### Extract
########################################

Getronics Products Make Gains

The year 2000 turned into another solid year for Spokane’s Getronics site.

The company’s software developers and researchers saw their two key products gain ground in the competitive financial services market.

The year’s largest sale was a contract to provide the software suite Globalfs to the Australia and New Zealand Banking Group Limited.

Globalfs - short for “global financial services” - is a software platform created at Getronics’ Liberty Lake site. It’s used in banks and credit unions as a sophisticated set of tools for linking information and account databases.

The 10-year contract to the Australia and New Zealand group is the largest to date for Getronics, which is headquartered in Amsterdam and has offices in 40 countries.

Terms of the contract were not disclosed.

Getronics’ other key financial services software, Mosaic OA, was selected recently by FirstBank Puerto Rico as its primary retail services product.

Getronics R&D workers at Liberty Lake developed and continue to refine both Mosaic OA and Globalfs.

Getronics officials said the company’s financial services group accounts for about 35 percent of the corporation’s revenue. The remainder comes from providing customer support services, consulting, and designing and managing corporate or government networks.

Getronics has about 270 workers at the Liberty Lake site. About 60 are in research and development; the other 210 provide customer support, technical writing and network services, said Leni Selvaggio, marketing director of Getronics’ financial services area.

########################################

### Entries provided

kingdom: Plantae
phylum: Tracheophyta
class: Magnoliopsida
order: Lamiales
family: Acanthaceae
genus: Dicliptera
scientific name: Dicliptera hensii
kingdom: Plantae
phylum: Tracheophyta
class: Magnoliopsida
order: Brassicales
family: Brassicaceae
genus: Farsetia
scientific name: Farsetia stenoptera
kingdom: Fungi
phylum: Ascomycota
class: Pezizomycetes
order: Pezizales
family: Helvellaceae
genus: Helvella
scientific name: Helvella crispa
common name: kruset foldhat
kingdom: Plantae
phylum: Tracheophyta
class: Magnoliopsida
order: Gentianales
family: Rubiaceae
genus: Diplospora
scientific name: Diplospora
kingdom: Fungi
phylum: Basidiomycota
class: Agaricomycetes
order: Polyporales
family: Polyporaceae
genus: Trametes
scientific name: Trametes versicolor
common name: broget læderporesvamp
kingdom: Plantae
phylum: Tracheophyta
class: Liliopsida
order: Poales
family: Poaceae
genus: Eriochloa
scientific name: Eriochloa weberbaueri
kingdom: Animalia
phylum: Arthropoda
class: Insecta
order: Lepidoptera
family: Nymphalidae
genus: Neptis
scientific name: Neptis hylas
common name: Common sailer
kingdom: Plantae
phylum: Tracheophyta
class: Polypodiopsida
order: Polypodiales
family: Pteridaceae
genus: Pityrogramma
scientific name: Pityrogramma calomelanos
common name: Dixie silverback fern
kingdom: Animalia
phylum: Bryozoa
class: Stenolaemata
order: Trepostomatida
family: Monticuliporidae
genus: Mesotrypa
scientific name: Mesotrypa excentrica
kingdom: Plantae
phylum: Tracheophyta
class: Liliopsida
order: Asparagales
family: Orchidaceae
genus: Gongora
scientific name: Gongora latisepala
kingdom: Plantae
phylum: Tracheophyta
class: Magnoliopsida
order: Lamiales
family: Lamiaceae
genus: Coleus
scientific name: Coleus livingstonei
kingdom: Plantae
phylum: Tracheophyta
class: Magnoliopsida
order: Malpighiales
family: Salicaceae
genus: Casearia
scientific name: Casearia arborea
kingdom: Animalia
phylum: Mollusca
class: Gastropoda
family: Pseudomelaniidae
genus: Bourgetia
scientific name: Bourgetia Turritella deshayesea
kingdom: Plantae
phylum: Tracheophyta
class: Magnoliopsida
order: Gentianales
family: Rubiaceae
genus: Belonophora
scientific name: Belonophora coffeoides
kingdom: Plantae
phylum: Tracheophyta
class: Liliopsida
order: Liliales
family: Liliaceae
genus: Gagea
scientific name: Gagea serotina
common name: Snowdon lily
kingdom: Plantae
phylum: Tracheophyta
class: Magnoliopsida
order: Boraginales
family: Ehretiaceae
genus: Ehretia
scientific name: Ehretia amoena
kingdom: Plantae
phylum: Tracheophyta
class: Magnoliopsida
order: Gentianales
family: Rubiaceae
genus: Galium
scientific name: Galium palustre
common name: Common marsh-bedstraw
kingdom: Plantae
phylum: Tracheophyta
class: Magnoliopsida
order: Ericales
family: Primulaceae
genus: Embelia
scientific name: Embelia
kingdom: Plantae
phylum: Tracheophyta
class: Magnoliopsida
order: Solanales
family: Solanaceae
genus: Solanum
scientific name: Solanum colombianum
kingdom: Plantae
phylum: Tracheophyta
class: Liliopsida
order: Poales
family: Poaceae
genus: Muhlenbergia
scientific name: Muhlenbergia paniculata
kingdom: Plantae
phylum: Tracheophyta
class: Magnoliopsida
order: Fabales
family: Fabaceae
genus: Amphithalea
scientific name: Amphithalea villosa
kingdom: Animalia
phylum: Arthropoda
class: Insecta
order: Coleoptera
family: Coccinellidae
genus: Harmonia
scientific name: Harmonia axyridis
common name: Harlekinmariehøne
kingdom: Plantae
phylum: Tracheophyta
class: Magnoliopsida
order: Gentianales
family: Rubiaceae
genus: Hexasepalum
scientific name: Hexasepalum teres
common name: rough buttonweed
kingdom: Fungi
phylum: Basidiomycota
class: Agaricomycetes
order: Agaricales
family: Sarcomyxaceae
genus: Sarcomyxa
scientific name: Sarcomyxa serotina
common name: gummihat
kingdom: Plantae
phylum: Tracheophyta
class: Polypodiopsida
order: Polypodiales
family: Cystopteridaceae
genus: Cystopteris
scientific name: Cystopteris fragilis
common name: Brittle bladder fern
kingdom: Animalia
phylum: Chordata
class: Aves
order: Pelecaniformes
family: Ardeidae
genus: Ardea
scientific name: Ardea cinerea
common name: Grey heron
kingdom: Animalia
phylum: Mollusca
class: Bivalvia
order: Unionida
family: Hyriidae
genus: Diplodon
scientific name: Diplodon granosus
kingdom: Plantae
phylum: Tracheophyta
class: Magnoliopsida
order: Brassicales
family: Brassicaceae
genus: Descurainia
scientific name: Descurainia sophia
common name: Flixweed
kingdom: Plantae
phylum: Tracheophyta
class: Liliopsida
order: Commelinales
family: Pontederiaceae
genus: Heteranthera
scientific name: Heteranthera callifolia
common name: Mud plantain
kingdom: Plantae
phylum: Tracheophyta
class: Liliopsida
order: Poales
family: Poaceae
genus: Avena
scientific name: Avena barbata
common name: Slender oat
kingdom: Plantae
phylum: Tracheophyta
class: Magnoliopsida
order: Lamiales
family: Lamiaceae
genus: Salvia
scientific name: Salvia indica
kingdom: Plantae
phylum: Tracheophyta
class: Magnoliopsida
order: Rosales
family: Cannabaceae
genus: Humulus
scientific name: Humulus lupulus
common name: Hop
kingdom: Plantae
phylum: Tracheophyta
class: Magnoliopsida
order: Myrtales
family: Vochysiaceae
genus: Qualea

########################################

### Exercise set
[1] Can you reproduce the lines of the listing word for word, starting with the line that contains "scientific name: Belonophora coffeoides" and going on through the line that contains "order: Fabales"?
[2] Will you resume the news story about Getronics' financial software gains, picking up after its last sentence?

### Per-task outputs
[1]
scientific name: Belonophora coffeoides
kingdom: Plantae
phylum: Tracheophyta
class: Liliopsida
order: Liliales
family: Liliaceae
genus: Gagea
scientific name: Gagea serotina
common name: Snowdon lily
kingdom: Plantae
phylum: Tracheophyta
class: Magnoliopsida
order: Boraginales
family: Ehretiaceae
genus: Ehretia
scientific name: Ehretia amoena
kingdom: Plantae
phylum: Tracheophyta
class: Magnoliopsida
order: Gentianales
family: Rubiaceae
genus: Galium
scientific name: Galium palustre
common name: Common marsh-bedstraw
kingdom: Plantae
phylum: Tracheophyta
class: Magnoliopsida
order: Ericales
family: Primulaceae
genus: Embelia
scientific name: Embelia
kingdom: Plantae
phylum: Tracheophyta
class: Magnoliopsida
order: Solanales
family: Solanaceae
genus: Solanum
scientific name: Solanum colombianum
kingdom: Plantae
phylum: Tracheophyta
class: Liliopsida
order: Poales
family: Poaceae
genus: Muhlenbergia
scientific name: Muhlenbergia paniculata
kingdom: Plantae
phylum: Tracheophyta
class: Magnoliopsida
order: Fabales

[2]
With four name and ownership changes in six years, the Liberty Lake operation’s focus on research and development has been solidified in the past year, Selvaggio said.

“Most people (in the Spokane area) don’t really know what we do out here,” said Selvaggio.

The whirl of corporate ownership changes didn’t help establish a clear community image, either.

Getronics’ 300,000-square-foot building was originally the headquarters for ISC Corp., a cutting-edge automated bank teller equipment company in this area in the 1980s.

In 1989, ISC President Gary Norton sold the company - which at one time employed more than 1,000 area workers.

Through a dizzying series of ownership changes, the Liberty Lake plant was known as ISC-Bunker Ramo, then Olivetti North America, followed by Olsy North America.

In 1998 it became Wang Global, and then, in 1999, Getronics.